Londres.- El inicio de 2026 trajo un giro inesperado en la Premier League. El Chelsea anunció el 1 de enero la destitución de Enzo Maresca como entrenador de los ‘blues’, pese a que los resultados deportivos eran positivos. La decisión se originó en las desavenencias con la directiva, que apostaba por un proyecto basado en la confianza en jóvenes talentos, mientras que el técnico italiano insistía en reforzar posiciones clave con jugadores experimentados para competir por títulos.
Maresca, considerado inicialmente el perfil ideal para liderar esta etapa, terminó perdiendo respaldo tras semanas de tensión. En rueda de prensa, el preparador ya había dejado entrever su incomodidad al señalar que en las últimas 48 horas había sentido menos apoyo de la dirigencia, incluso en un tramo de partidos sin derrotas. Finalmente, Stamford Bridge decidió cortar la relación y buscar un nuevo rumbo.

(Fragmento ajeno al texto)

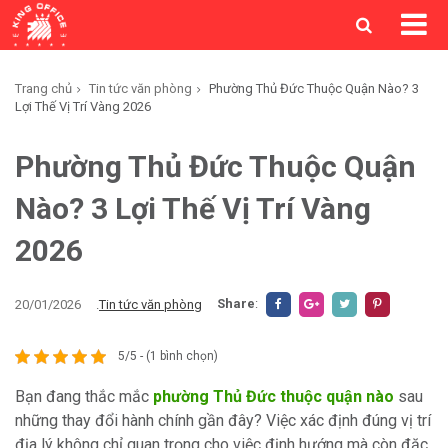
Trang chủ
Tin tức văn phòng
Phường Thủ Đức Thuộc Quận Nào? 3
Lợi Thế Vị Trí Vàng 2026
Phường Thủ Đức Thuộc Quận
Nào? 3 Lợi Thế Vị Trí Vàng
2026
Share
:
20/01/2026
.
Tin tức văn phòng
5/5 - (1 bình chọn)
Bạn đang thắc mắc
phường Thủ Đức thuộc quận nào
sau
những thay đổi hành chính gần đây? Việc xác định đúng vị trí
địa lý không chỉ quan trọng cho việc định hướng mà còn đặc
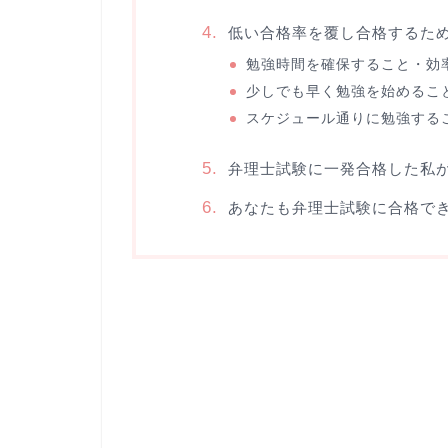
低い合格率を覆し合格するた
勉強時間を確保すること・効
少しでも早く勉強を始めるこ
スケジュール通りに勉強する
弁理士試験に一発合格した私
あなたも弁理士試験に合格で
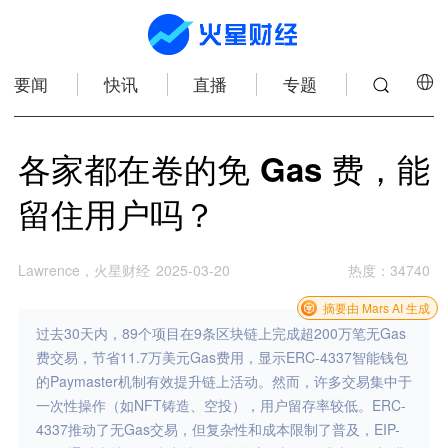
要闻
快讯
直播
专题
各家都在卷的免 Gas 费，能
留住用户吗？
Lawrence，火星财经
2025-03-20
热度
：
34740
摘要由 Mars AI 生成
过去30天内，89个项目在9条区块链上完成超200万笔无Gas
费交易，节省11.7万美元Gas费用，显示ERC-4337智能钱包
的Paymaster机制有效提升链上活动。然而，许多交易集中于
一次性操作（如NFT铸造、空投），用户留存率较低。ERC-
4337推动了无Gas交易，但复杂性和成本限制了普及，EIP-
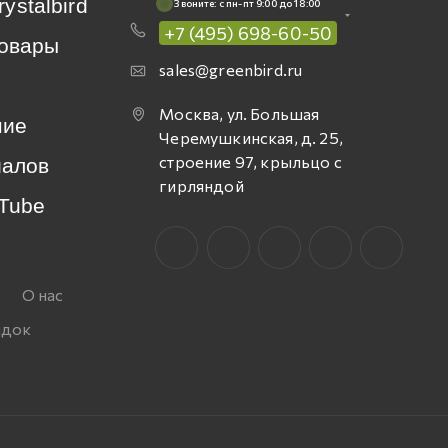
rystalbird
Звоните: c пн-пт 9:00 до 18:00
+7 (495) 698-60-50
овары
sales@greenbird.ru
Москва, ул. Большая
ние
Черемушкинская, д. 25,
строение 97, крыльцо с
иалов
гирляндой
Tube
О нас
идок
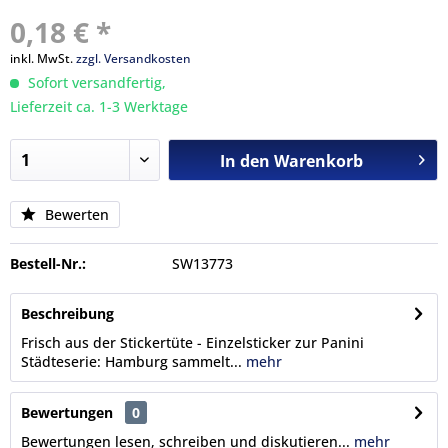
0,18 € *
inkl. MwSt.
zzgl. Versandkosten
Sofort versandfertig,
Lieferzeit ca. 1-3 Werktage
In den
Warenkorb
Bewerten
Bestell-Nr.:
SW13773
Beschreibung
Frisch aus der Stickertüte - Einzelsticker zur Panini
Städteserie: Hamburg sammelt...
mehr
Bewertungen
0
Bewertungen lesen, schreiben und diskutieren...
mehr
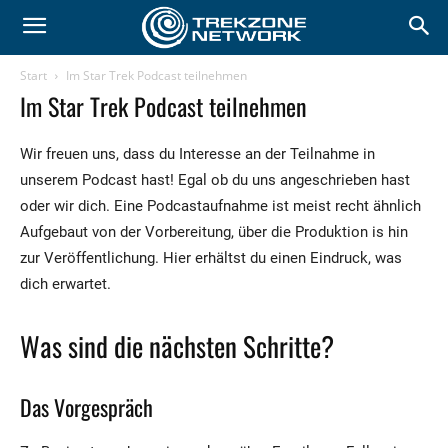
Start
Im Star Trek Podcast teilnehmen
Im Star Trek Podcast teilnehmen
Wir freuen uns, dass du Interesse an der Teilnahme in
unserem Podcast hast! Egal ob du uns angeschrieben hast
oder wir dich. Eine Podcastaufnahme ist meist recht ähnlich
Aufgebaut von der Vorbereitung, über die Produktion is hin
zur Veröffentlichung. Hier erhältst du einen Eindruck, was
dich erwartet.
Was sind die nächsten Schritte?
Das Vorgespräch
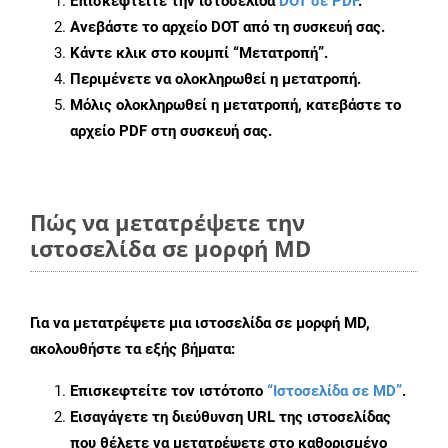
Επισκεφτείτε την ιστοσελίδα
DOT σε PDF
.
Ανεβάστε το αρχείο DOT από τη συσκευή σας.
Κάντε κλικ στο κουμπί
“Μετατροπή”
.
Περιμένετε να ολοκληρωθεί η μετατροπή.
Μόλις ολοκληρωθεί η μετατροπή, κατεβάστε το
αρχείο PDF στη συσκευή σας.
Πώς να μετατρέψετε την
ιστοσελίδα σε μορφή MD
Για να μετατρέψετε μια ιστοσελίδα σε μορφή MD,
ακολουθήστε τα εξής βήματα:
Επισκεφτείτε τον ιστότοπο
“Ιστοσελίδα σε MD”
.
Εισαγάγετε τη διεύθυνση URL της ιστοσελίδας
που θέλετε να μετατρέψετε στο καθορισμένο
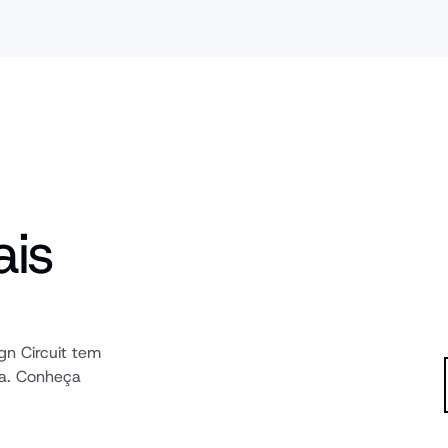
is 
n Circuit tem 
a. Conheça 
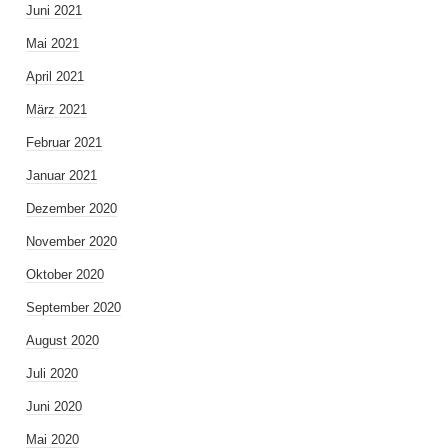
Juni 2021
Mai 2021
April 2021
März 2021
Februar 2021
Januar 2021
Dezember 2020
November 2020
Oktober 2020
September 2020
August 2020
Juli 2020
Juni 2020
Mai 2020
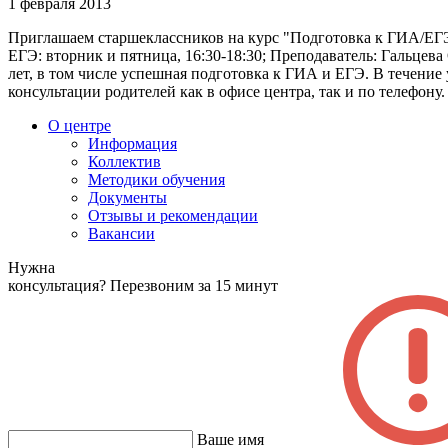
1 февраля 2013
Приглашаем старшеклассников на курс "Подготовка к ГИА/ЕГЭ п
ЕГЭ: вторник и пятница, 16:30-18:30; Преподаватель: Гальце
лет, в том числе успешная подготовка к ГИА и ЕГЭ. В течени
консультации родителей как в офисе центра, так и по телефону.
О центре
Информация
Коллектив
Методики обучения
Документы
Отзывы и рекомендации
Вакансии
Нужна
консультация?
Перезвоним за 15 минут
Ваше имя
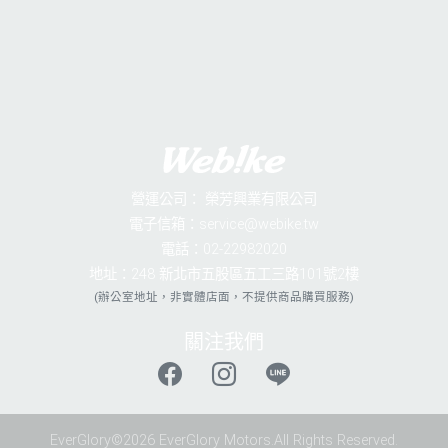
營運公司：
榮芳興業有限公司
電子信箱：service@webike.tw
電話：02-22982020
地址：248 新北市五股區五工三路101號2樓
(辦公室地址，非實體店面，不提供商品購買服務)
關注我們
EverGlory©2026 EverGlory Motors.All Rights Reserved.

Calum McFarlane asume de forma interina
Tras la salida de Maresca, el club londinense designó a Calum McFarlane, entrenador del equipo Sub-21, como responsable interino del primer equipo. El técnico debutará en el banquillo este domingo en el Etihad Stadium, cuando Chelsea enfrente al Manchester City de Pep Guardiola en su primer partido del año.
McFarlane reconoció que las últimas 24 horas han sido “una locura” por el rápido cambio de rol, pero aseguró que afronta el reto con ilusión y energía positiva. Su objetivo inmediato es preparar al plantel para competir contra uno de los rivales más fuertes de la liga y tratar de obtener un buen resultado.
El entrenador interino también habló sobre el estado físico de algunos jugadores. El caso más relevante es el del español Marc Cucurella, quien se perdió el empate contra Bournemouth pero ya volvió a los entrenamientos. McFarlane explicó que su participación frente al City aún está en evaluación y se decidirá en las próximas horas.
Un futuro incierto en Stamford Bridge
La salida de Maresca abre interrogantes sobre el futuro del Chelsea. Aunque McFarlane asumirá de manera provisional, la directiva deberá definir si mantiene al joven técnico o busca un estratega de mayor experiencia para consolidar el proyecto.
El reto inmediato será recuperar la confianza del vestuario y mantener la competitividad en una Premier League cada vez más exigente. Con jugadores de calidad y un calendario desafiante, el Chelsea inicia 2026 con la misión de estabilizar su rumbo tras un inicio de año marcado por cambios drásticos en el banquillo.